[Records from a data collection]

<<<<

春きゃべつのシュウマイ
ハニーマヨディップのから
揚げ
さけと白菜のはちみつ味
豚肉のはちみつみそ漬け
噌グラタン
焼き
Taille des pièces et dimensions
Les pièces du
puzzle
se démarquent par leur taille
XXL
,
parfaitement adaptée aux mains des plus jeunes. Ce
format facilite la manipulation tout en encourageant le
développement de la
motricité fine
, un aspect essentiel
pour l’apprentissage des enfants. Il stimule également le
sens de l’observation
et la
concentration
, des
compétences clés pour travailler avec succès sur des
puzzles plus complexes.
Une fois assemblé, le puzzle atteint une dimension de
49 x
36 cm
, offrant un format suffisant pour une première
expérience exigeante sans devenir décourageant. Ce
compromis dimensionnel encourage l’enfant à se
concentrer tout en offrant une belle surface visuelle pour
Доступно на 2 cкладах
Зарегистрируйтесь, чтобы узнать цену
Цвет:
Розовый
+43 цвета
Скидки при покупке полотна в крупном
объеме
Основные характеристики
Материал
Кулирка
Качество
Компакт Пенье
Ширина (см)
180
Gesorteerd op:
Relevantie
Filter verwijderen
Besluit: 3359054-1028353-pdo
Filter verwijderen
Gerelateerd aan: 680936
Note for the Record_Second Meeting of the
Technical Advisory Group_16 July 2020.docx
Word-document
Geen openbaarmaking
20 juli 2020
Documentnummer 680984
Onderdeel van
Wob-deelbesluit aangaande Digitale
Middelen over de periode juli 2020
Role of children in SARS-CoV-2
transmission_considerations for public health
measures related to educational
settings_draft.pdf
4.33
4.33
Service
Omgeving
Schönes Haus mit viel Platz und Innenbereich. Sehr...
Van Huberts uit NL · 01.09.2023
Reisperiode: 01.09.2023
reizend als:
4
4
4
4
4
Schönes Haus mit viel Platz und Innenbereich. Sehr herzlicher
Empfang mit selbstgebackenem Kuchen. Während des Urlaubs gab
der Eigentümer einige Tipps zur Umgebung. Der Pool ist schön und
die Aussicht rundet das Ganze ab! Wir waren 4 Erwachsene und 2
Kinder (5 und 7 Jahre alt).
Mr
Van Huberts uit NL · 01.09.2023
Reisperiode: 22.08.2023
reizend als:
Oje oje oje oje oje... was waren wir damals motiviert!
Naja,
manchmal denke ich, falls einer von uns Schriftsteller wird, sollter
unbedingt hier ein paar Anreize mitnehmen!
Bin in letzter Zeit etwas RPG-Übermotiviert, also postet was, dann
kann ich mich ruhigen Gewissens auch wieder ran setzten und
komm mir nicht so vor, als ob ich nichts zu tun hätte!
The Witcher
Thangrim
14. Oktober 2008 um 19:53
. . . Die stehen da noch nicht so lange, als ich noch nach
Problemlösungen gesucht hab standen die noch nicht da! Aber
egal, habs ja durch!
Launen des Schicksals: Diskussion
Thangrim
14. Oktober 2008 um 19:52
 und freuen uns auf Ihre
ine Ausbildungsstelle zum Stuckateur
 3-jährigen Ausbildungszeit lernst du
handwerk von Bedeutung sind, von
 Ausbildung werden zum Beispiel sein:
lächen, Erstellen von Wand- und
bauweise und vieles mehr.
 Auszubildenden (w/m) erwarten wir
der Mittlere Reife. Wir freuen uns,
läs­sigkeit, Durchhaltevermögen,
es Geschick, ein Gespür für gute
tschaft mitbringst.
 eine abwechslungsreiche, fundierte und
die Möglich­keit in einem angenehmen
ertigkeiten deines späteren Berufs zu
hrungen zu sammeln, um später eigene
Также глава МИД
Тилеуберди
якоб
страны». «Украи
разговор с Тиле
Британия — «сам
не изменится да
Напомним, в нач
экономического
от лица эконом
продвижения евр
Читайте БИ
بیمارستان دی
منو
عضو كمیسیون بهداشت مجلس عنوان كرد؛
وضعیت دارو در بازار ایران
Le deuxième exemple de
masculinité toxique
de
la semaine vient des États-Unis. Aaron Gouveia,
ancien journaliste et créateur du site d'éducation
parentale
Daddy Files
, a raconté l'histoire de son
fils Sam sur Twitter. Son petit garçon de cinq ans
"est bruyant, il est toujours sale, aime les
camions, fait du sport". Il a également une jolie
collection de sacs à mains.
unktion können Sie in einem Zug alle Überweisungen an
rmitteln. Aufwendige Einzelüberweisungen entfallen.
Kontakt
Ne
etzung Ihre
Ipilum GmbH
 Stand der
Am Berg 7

>>>>

Exercise:
Return all the lines shown above, word for word.

Answer for the task:
春きゃべつのシュウマイ
ハニーマヨディップのから
揚げ
さけと白菜のはちみつ味
豚肉のはちみつみそ漬け
噌グラタン
焼き
Taille des pièces et dimensions
Les pièces du
puzzle
se démarquent par leur taille
XXL
,
parfaitement adaptée aux mains des plus jeunes. Ce
format facilite la manipulation tout en encourageant le
développement de la
motricité fine
, un aspect essentiel
pour l’apprentissage des enfants. Il stimule également le
sens de l’observation
et la
concentration
, des
compétences clés pour travailler avec succès sur des
puzzles plus complexes.
Une fois assemblé, le puzzle atteint une dimension de
49 x
36 cm
, offrant un format suffisant pour une première
expérience exigeante sans devenir décourageant. Ce
compromis dimensionnel encourage l’enfant à se
concentrer tout en offrant une belle surface visuelle pour
Доступно на 2 cкладах
Зарегистрируйтесь, чтобы узнать цену
Цвет:
Розовый
+43 цвета
Скидки при покупке полотна в крупном
объеме
Основные характеристики
Материал
Кулирка
Качество
Компакт Пенье
Ширина (см)
180
Gesorteerd op:
Relevantie
Filter verwijderen
Besluit: 3359054-1028353-pdo
Filter verwijderen
Gerelateerd aan: 680936
Note for the Record_Second Meeting of the
Technical Advisory Group_16 July 2020.docx
Word-document
Geen openbaarmaking
20 juli 2020
Documentnummer 680984
Onderdeel van
Wob-deelbesluit aangaande Digitale
Middelen over de periode juli 2020
Role of children in SARS-CoV-2
transmission_considerations for public health
measures related to educational
settings_draft.pdf
4.33
4.33
Service
Omgeving
Schönes Haus mit viel Platz und Innenbereich. Sehr...
Van Huberts uit NL · 01.09.2023
Reisperiode: 01.09.2023
reizend als:
4
4
4
4
4
Schönes Haus mit viel Platz und Innenbereich. Sehr herzlicher
Empfang mit selbstgebackenem Kuchen. Während des Urlaubs gab
der Eigentümer einige Tipps zur Umgebung. Der Pool ist schön und
die Aussicht rundet das Ganze ab! Wir waren 4 Erwachsene und 2
Kinder (5 und 7 Jahre alt).
Mr
Van Huberts uit NL · 01.09.2023
Reisperiode: 22.08.2023
reizend als:
Oje oje oje oje oje... was waren wir damals motiviert!
Naja,
manchmal denke ich, falls einer von uns Schriftsteller wird, sollter
unbedingt hier ein paar Anreize mitnehmen!
Bin in letzter Zeit etwas RPG-Übermotiviert, also postet was, dann
kann ich mich ruhigen Gewissens auch wieder ran setzten und
komm mir nicht so vor, als ob ich nichts zu tun hätte!
The Witcher
Thangrim
14. Oktober 2008 um 19:53
. . . Die stehen da noch nicht so lange, als ich noch nach
Problemlösungen gesucht hab standen die noch nicht da! Aber
egal, habs ja durch!
Launen des Schicksals: Diskussion
Thangrim
14. Oktober 2008 um 19:52
 und freuen uns auf Ihre
ine Ausbildungsstelle zum Stuckateur
 3-jährigen Ausbildungszeit lernst du
handwerk von Bedeutung sind, von
 Ausbildung werden zum Beispiel sein:
lächen, Erstellen von Wand- und
bauweise und vieles mehr.
 Auszubildenden (w/m) erwarten wir
der Mittlere Reife. Wir freuen uns,
läs­sigkeit, Durchhaltevermögen,
es Geschick, ein Gespür für gute
tschaft mitbringst.
 eine abwechslungsreiche, fundierte und
die Möglich­keit in einem angenehmen
ertigkeiten deines späteren Berufs zu
hrungen zu sammeln, um später eigene
Также глава МИД
Тилеуберди
якоб
страны». «Украи
разговор с Тиле
Британия — «сам
не изменится да
Напомним, в нач
экономического
от лица эконом
продвижения евр
Читайте БИ
بیمارستان دی
منو
عضو كمیسیون بهداشت مجلس عنوان كرد؛
وضعیت دارو در بازار ایران
Le deuxième exemple de
masculinité toxique
de
la semaine vient des États-Unis. Aaron Gouveia,
ancien journaliste et créateur du site d'éducation
parentale
Daddy Files
, a raconté l'histoire de son
fils Sam sur Twitter. Son petit garçon de cinq ans
"est bruyant, il est toujours sale, aime les
camions, fait du sport". Il a également une jolie
collection de sacs à mains.
unktion können Sie in einem Zug alle Überweisungen an
rmitteln. Aufwendige Einzelüberweisungen entfallen.
Kontakt
Ne
etzung Ihre
Ipilum GmbH
 Stand der
Am Berg 7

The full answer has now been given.